Download or read book Intersection Theory written by W. Fulton and published by Springer Science & Business Media. This book was released on 2013-06-29 with total page 483 pages. Available in PDF, EPUB and Kindle. Book excerpt: From the ancient origins of algebraic geometry in the solution of polynomial equations, through the triumphs of algebraic geometry during the last two cen turies, intersection theory has played a central role. Since its role in founda tional crises has been no less prominent, the lack of a complete modern treatise on intersection theory has been something of an embarrassment. The aim of this book is to develop the foundations of intersection theory, and to indicate the range of classical and modern applications. Although a comprehensive his tory of this vast subject is not attempted, we have tried to point out some of the striking early appearances of the ideas of intersection theory. Recent improvements in our understanding not only yield a stronger and more useful theory than previously available, but also make it possible to devel op the subject from the beginning with fewer prerequisites from algebra and algebraic geometry. It is hoped that the basic text can be read by one equipped with a first course in algebraic geometry, with occasional use of the two appen dices. Some of the examples, and a few of the later sections, require more spe cialized knowledge. The text is designed so that one who understands the con structions and grants the main theorems of the first six chapters can read other chapters separately. Frequent parenthetical references to previous sections are included for such readers. The summaries which begin each chapter should fa cilitate use as a reference.

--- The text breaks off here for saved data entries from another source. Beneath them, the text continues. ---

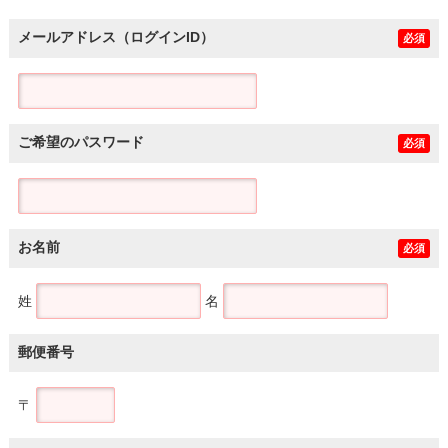
メールアドレス（ログインID）
必須
ご希望のパスワード
必須
お名前
必須
姓
名
郵便番号
〒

Book Synopsis Model Theory with Applications to Algebra and Analysis by : Zoé Maria Chatzidakis
Download or read book Model Theory with Applications to Algebra and Analysis written by Zoé Maria Chatzidakis and published by Cambridge University Press. This book was released on 2008 with total page 5 pages. Available in PDF, EPUB and Kindle. Book excerpt: The first of a two volume set showcasing current research in model theory and its connections with number theory, algebraic geometry, real analytic geometry and differential algebra. Each volume contains a series of expository essays and research papers around the subject matter of a Newton Institute Semester on Model Theory and Applications to Algebra and Analysis. The articles convey outstanding new research on topics such as model theory and conjectures around Mordell-Lang; arithmetic of differential equations, and Galois theory of difference equations; model theory and complex analytic geometry; o-minimality; model theory and noncommutative geometry; definable groups of finite dimension; Hilbert's tenth problem; and Hrushovski constructions. With contributions from so many leaders in the field, this book will undoubtedly appeal to all mathematicians with an interest in model theory and its applications, from graduate students to senior researchers and from beginners to experts.